不条理な世界
先はまるで見えない。いくら進んで終着がなく、進めば戻ってこられないような畦道が僕を魅了する。若くはあるが晩年であるかのような心境になる。はるかなる青野が無限に続き、大海原を眺めれば地平線が地球の丸さを実感できるように、右から左へと視線を動かすとそれが丸く帯びていることを感じられる。遠くでかすかにつらつらと稜線が続き手前には先がはっきりと観測できるほど綺麗な空気の中に燦々と輝く陽光にダイヤモンドダストのように反射した湖水がある。ぼーっと眺めを堪能した僕はふと我に返るが、前の記憶が何も出てこないがふとした瞬間フラッシュバッグする。僕は記憶を取り戻す。
「僕は死んだのか」
かすかに途切れていて、久しぶりに発したかのような寂声が頭の中で反駁し、自然の中で朽ち果てていれば幸せだったものの、僕はリアルを想起してしまう。記憶をたどり一番に出てくるのはこの瞬間だ。
僕は進入禁止であるはずの場所に敢えている。そこからの景色は僕にとって、すべての元凶であり、すべてを無に帰す事ができる最後の手段かもしれない。一筋の希望の先には悪魔が存在していて、僕を嘲笑しているかも知れない。何も考えないように一歩また一歩と進み、悪魔の前に立つが、僕は後ずさりする。そのまま後方へ倒れ尻そして手をつき座り込んだ。空は真っ黒だが雲がなく晴天だ。僕は上手く笑えない。1年前であれば自然な笑顔を他人に向けられたはずだが、今では愛想笑いというより、防衛の為の笑顔しかできない自分を哀れに感じ、頬と鼻の間をなぞるように落涙した。
「雨かな」
空を見るが綺麗な晴天で星が見える。僕はすぐに涙だと気づかなかった。感情を押し殺してきたが、一人の時でさえも僕は素直で入られないのかと悲しみに拭けるが今度は涙が出ない。仰向けになり腕で両目を隠すように目を伏せるとピューピューとはっきり聞こえる青嵐が僕の体のうえを通り抜け、いずれ体の下を過ぎ、浮いているかのような感覚に陥る。そのまま永遠の安らぎが来ればどれほど楽だろうか、と想像する内に徐々に瞼が重く開かなくなる。ぐっと瞼に力を入れようとするが、それを体が拒むようで、そのまま本能に身を任せ楽になる。
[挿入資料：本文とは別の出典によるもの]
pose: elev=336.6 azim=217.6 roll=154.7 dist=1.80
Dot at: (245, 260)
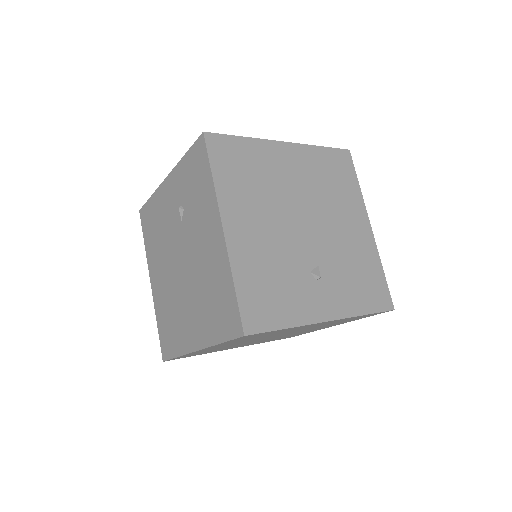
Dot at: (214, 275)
つらつらと意識が遠のき眠ってしまった。
目覚めるとまだ空に星が浮かんでいた。どれほど寝ていたか分からないが、まだ空はどこも暗い。意識はまだ薄く僕は目を閉じ、夢を見ようと無を考えるが、それも空しくリアルを正しく想起してしまう。立ち上がり周りを見渡す。遠くに住宅街があり、さらに奥にちょっとした山がある。そこを抜けるとまた住宅街になる。毎日自転車で山を越えここに来る。そして山を越え僕は何事も無かったかのように帰る。玄関を開けると、晩飯の匂いがする。「ただいま」と声を荒げると「おかえり」と必ず返ってくる。返ってこなかった日は僕の記憶にはない。今となってはもう聞くことは出来ないが、その声は何度もフラッシュバッグする。僕は感情があふれ、目に手を当てると、両目から2滴落ちた。踵を返し、前を向く。窓が無数にある。僕から見た一番右、ここと向こうをつなげる渡り廊下から左に3つめの窓の隙間にきっちりと並べられた机を見る。そこは僕が過ごした教室だ。ふと気づくと足が浮いていることに気づく、体をねじり僕は手を伸ばす。コマ撮りのように時間が留まる。薄明の中、山を越え自宅を超えさらに奥の地平線を越えた先にある燦々と輝く太陽の光が時明かりとして手前の住宅の屋根に反射し朝を届ける。そういえば母もそろそろ起きる頃。いつものように弁当を作り朝食を作り、僕を起こしに来るのかな。と一瞬後悔を考えるが遅い。